Write out each record below exactly, without pictures.

[PROVIDED DATA]:

=====

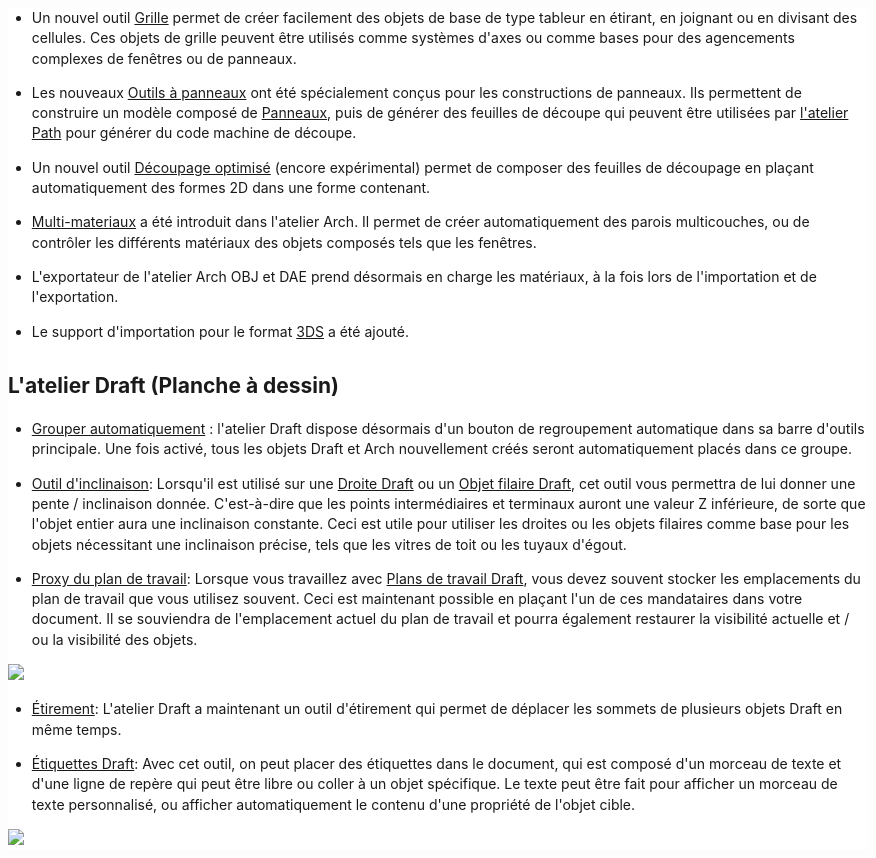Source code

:* Un nouvel outil [Grille](/Arch_Grid/fr "Arch Grid/fr") permet de créer facilement des objets de base de type tableur en étirant, en joignant ou en divisant des cellules. Ces objets de grille peuvent être utilisés comme systèmes d'axes ou comme bases pour des agencements complexes de fenêtres ou de panneaux.

* Les nouveaux [Outils à panneaux](/Arch_Panel_Cut/fr "Arch Panel Cut/fr") ont été spécialement conçus pour les constructions de panneaux. Ils permettent de construire un modèle composé de [Panneaux](/Arch_Panel/fr "Arch Panel/fr"), puis de générer des feuilles de découpe qui peuvent être utilisées par [l'atelier Path](/Path_Workbench/fr "Path Workbench/fr") pour générer du code machine de découpe.

* Un nouvel outil [Découpage optimisé](/Arch_Nest/fr "Arch Nest/fr") (encore expérimental) permet de composer des feuilles de découpage en plaçant automatiquement des formes 2D dans une forme contenant.

* [Multi-materiaux](/Arch_MultiMaterial/fr "Arch MultiMaterial/fr") a été introduit dans l'atelier Arch. Il permet de créer automatiquement des parois multicouches, ou de contrôler les différents matériaux des objets composés tels que les fenêtres.

* L'exportateur de l'atelier Arch OBJ et DAE prend désormais en charge les matériaux, à la fois lors de l'importation et de l'exportation.

* Le support d'importation pour le format [3DS](/Arch_3DS/fr "Arch 3DS/fr") a été ajouté.

## L'atelier Draft (Planche à dessin)

* [Grouper automatiquement](/Draft_AutoGroup/fr "Draft AutoGroup/fr") : l'atelier Draft dispose désormais d'un bouton de regroupement automatique dans sa barre d'outils principale. Une fois activé, tous les objets Draft et Arch nouvellement créés seront automatiquement placés dans ce groupe.

* [Outil d'inclinaison](/Draft_Slope/fr "Draft Slope/fr"): Lorsqu'il est utilisé sur une [Droite Draft](/Draft_Line/fr "Draft Line/fr") ou un [Objet filaire Draft](/Draft_Wire/fr "Draft Wire/fr"), cet outil vous permettra de lui donner une pente / inclinaison donnée. C'est-à-dire que les points intermédiaires et terminaux auront une valeur Z inférieure, de sorte que l'objet entier aura une inclinaison constante. Ceci est utile pour utiliser les droites ou les objets filaires comme base pour les objets nécessitant une inclinaison précise, tels que les vitres de toit ou les tuyaux d'égout.

* [Proxy du plan de travail](/Draft_SetWorkingPlaneProxy/fr "Draft SetWorkingPlaneProxy/fr"): Lorsque vous travaillez avec [Plans de travail Draft](/Draft_SelectPlane/fr "Draft SelectPlane/fr"), vous devez souvent stocker les emplacements du plan de travail que vous utilisez souvent. Ceci est maintenant possible en plaçant l'un de ces mandataires dans votre document. Il se souviendra de l'emplacement actuel du plan de travail et pourra également restaurer la visibilité actuelle et / ou la visibilité des objets.

![](/images/Draft_WP_preview.png)

* [Étirement](/Draft_Stretch/fr "Draft Stretch/fr"): L'atelier Draft a maintenant un outil d'étirement qui permet de déplacer les sommets de plusieurs objets Draft en même temps.

* [Étiquettes Draft](/Draft_Label/fr "Draft Label/fr"): Avec cet outil, on peut placer des étiquettes dans le document, qui est composé d'un morceau de texte et d'une ligne de repère qui peut être libre ou coller à un objet spécifique. Le texte peut être fait pour afficher un morceau de texte personnalisé, ou afficher automatiquement le contenu d'une propriété de l'objet cible.

![](/images/Draft_Label_Preview.png)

=====

[TASK OUTPUT]:
Source code

:* Un nouvel outil [Grille](/Arch_Grid/fr "Arch Grid/fr") permet de créer facilement des objets de base de type tableur en étirant, en joignant ou en divisant des cellules. Ces objets de grille peuvent être utilisés comme systèmes d'axes ou comme bases pour des agencements complexes de fenêtres ou de panneaux.

* Les nouveaux [Outils à panneaux](/Arch_Panel_Cut/fr "Arch Panel Cut/fr") ont été spécialement conçus pour les constructions de panneaux. Ils permettent de construire un modèle composé de [Panneaux](/Arch_Panel/fr "Arch Panel/fr"), puis de générer des feuilles de découpe qui peuvent être utilisées par [l'atelier Path](/Path_Workbench/fr "Path Workbench/fr") pour générer du code machine de découpe.

* Un nouvel outil [Découpage optimisé](/Arch_Nest/fr "Arch Nest/fr") (encore expérimental) permet de composer des feuilles de découpage en plaçant automatiquement des formes 2D dans une forme contenant.

* [Multi-materiaux](/Arch_MultiMaterial/fr "Arch MultiMaterial/fr") a été introduit dans l'atelier Arch. Il permet de créer automatiquement des parois multicouches, ou de contrôler les différents matériaux des objets composés tels que les fenêtres.

* L'exportateur de l'atelier Arch OBJ et DAE prend désormais en charge les matériaux, à la fois lors de l'importation et de l'exportation.

* Le support d'importation pour le format [3DS](/Arch_3DS/fr "Arch 3DS/fr") a été ajouté.

## L'atelier Draft (Planche à dessin)

* [Grouper automatiquement](/Draft_AutoGroup/fr "Draft AutoGroup/fr") : l'atelier Draft dispose désormais d'un bouton de regroupement automatique dans sa barre d'outils principale. Une fois activé, tous les objets Draft et Arch nouvellement créés seront automatiquement placés dans ce groupe.

* [Outil d'inclinaison](/Draft_Slope/fr "Draft Slope/fr"): Lorsqu'il est utilisé sur une [Droite Draft](/Draft_Line/fr "Draft Line/fr") ou un [Objet filaire Draft](/Draft_Wire/fr "Draft Wire/fr"), cet outil vous permettra de lui donner une pente / inclinaison donnée. C'est-à-dire que les points intermédiaires et terminaux auront une valeur Z inférieure, de sorte que l'objet entier aura une inclinaison constante. Ceci est utile pour utiliser les droites ou les objets filaires comme base pour les objets nécessitant une inclinaison précise, tels que les vitres de toit ou les tuyaux d'égout.

* [Proxy du plan de travail](/Draft_SetWorkingPlaneProxy/fr "Draft SetWorkingPlaneProxy/fr"): Lorsque vous travaillez avec [Plans de travail Draft](/Draft_SelectPlane/fr "Draft SelectPlane/fr"), vous devez souvent stocker les emplacements du plan de travail que vous utilisez souvent. Ceci est maintenant possible en plaçant l'un de ces mandataires dans votre document. Il se souviendra de l'emplacement actuel du plan de travail et pourra également restaurer la visibilité actuelle et / ou la visibilité des objets.

![](/images/Draft_WP_preview.png)

* [Étirement](/Draft_Stretch/fr "Draft Stretch/fr"): L'atelier Draft a maintenant un outil d'étirement qui permet de déplacer les sommets de plusieurs objets Draft en même temps.

* [Étiquettes Draft](/Draft_Label/fr "Draft Label/fr"): Avec cet outil, on peut placer des étiquettes dans le document, qui est composé d'un morceau de texte et d'une ligne de repère qui peut être libre ou coller à un objet spécifique. Le texte peut être fait pour afficher un morceau de texte personnalisé, ou afficher automatiquement le contenu d'une propriété de l'objet cible.

![](/images/Draft_Label_Preview.png)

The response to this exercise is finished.